Up on the roof I took a slurp of my brew. I’d ladled in the sugar to give me some energy. All I kept thinking was this: Please do not give me any more air. All I wanted to do was to get on the blower and speak to Nicola. Today was our wedding anniversary, and I’d not been able to wish her a happy anniversary.

Down below I could hear this thick Cockney voice going: ‘Fucking ’ell! Fucking ’ell!’ Over and over the same phrase, in turboclip mode. It was Andy, the press photographer. He and his reporter mate kept laughing and laughing.

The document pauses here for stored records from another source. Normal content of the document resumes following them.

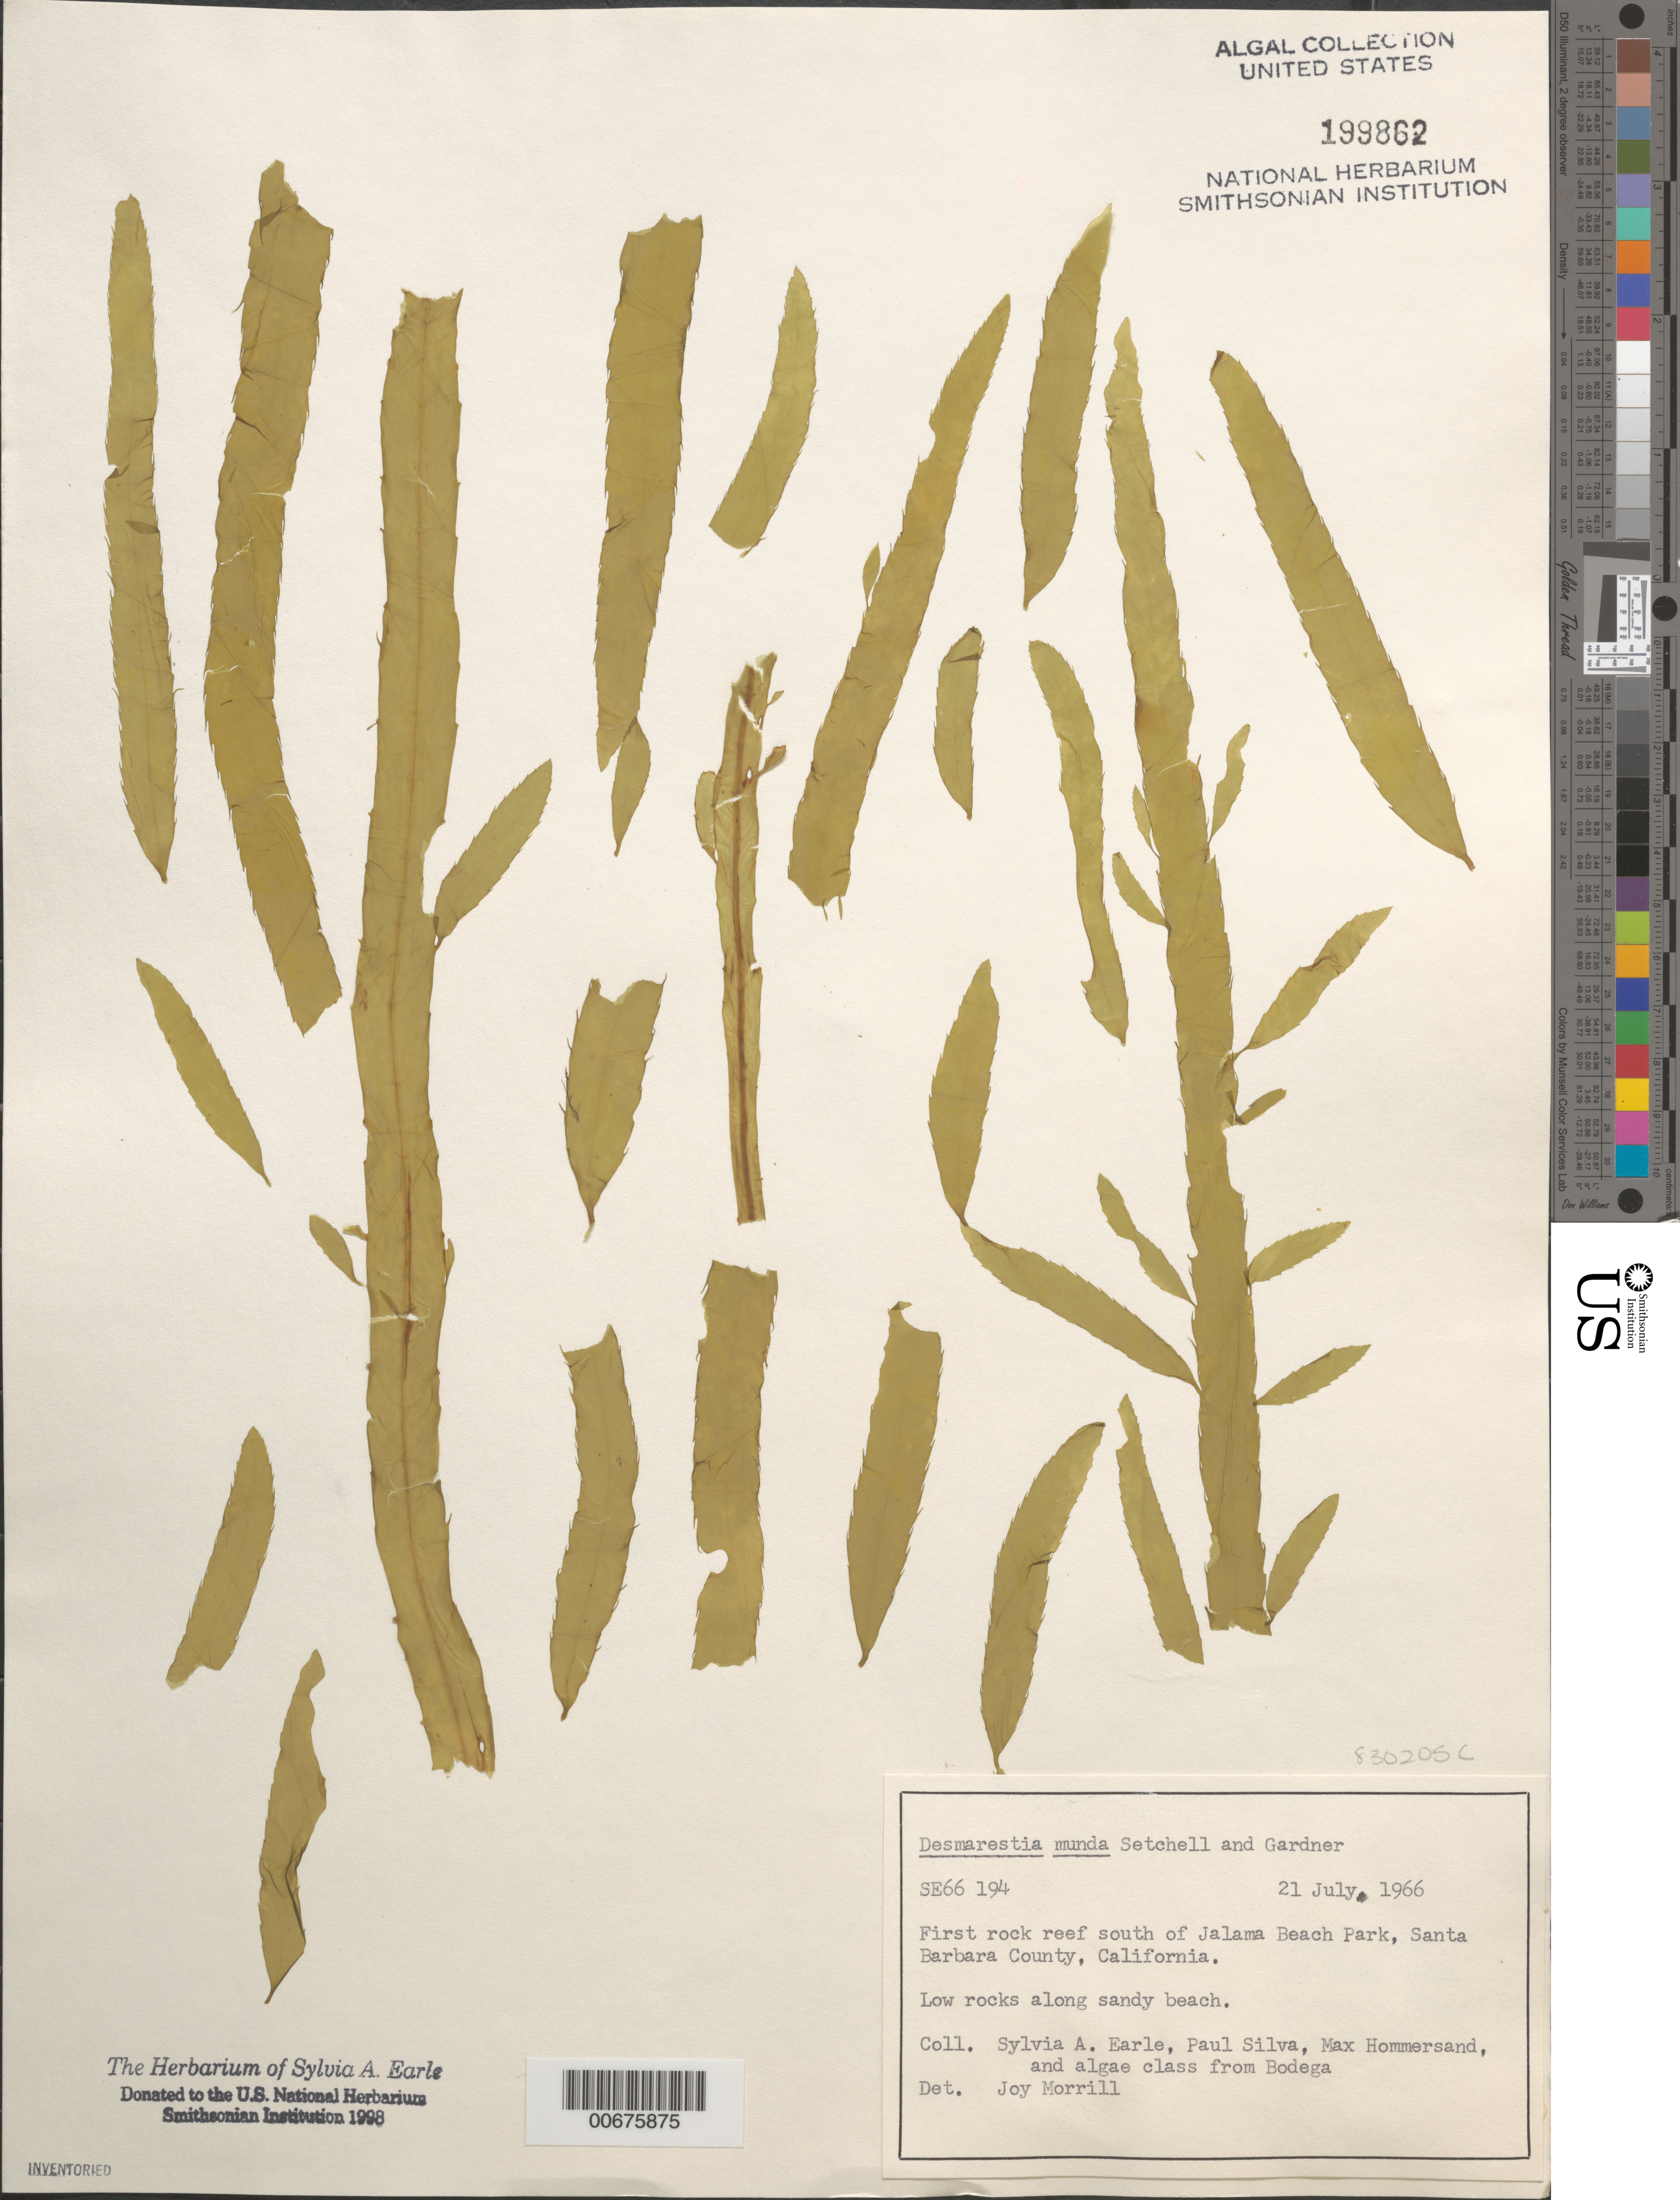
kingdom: Chromista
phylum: Ochrophyta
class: Phaeophyceae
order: Desmarestiales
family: Desmarestiaceae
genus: Desmarestia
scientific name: Desmarestia munda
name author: Setch. & N.L. Gardner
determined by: Morrill, J.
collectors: S. A. Earle, P. C. Silva, M. H. Hommersand & Bodega Algae Class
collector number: Se 66194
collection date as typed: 21 Jul 1966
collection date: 1966-07-21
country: United States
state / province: California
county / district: Santa Barbara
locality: Reef south of Jalama Beach Park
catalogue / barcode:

They’d been with 2 Platoon in the heart of the ambush, and they were fried.

‘Fucking ’ell,’ Andy kept repeating. ‘I can’t believe that’s what you guys go through every day. Fucking ’ell.’

‘You’re fucking lucky, lad,’ ‘Mortar’ Jim, 2 Platoon’s mortar-operator replied. ‘That’s the worst we’ve ever had it.’

I finished my brew, came down from the roof, and got on the satphone to Nicola. I wished her a happy wedding anniversary, and asked her what she was doing for the day. She told me she was having a nice meal with the nippers, Harry and Ella.

‘What’s your day been like?’ she asked me.

‘Well, nowt much’s been happening,’ I lied. ‘We’ve had a bit of a boring one.’

‘Paul, what’s wrong?’ she asked. ‘You don’t sound like you normally do. What’s wrong with you?’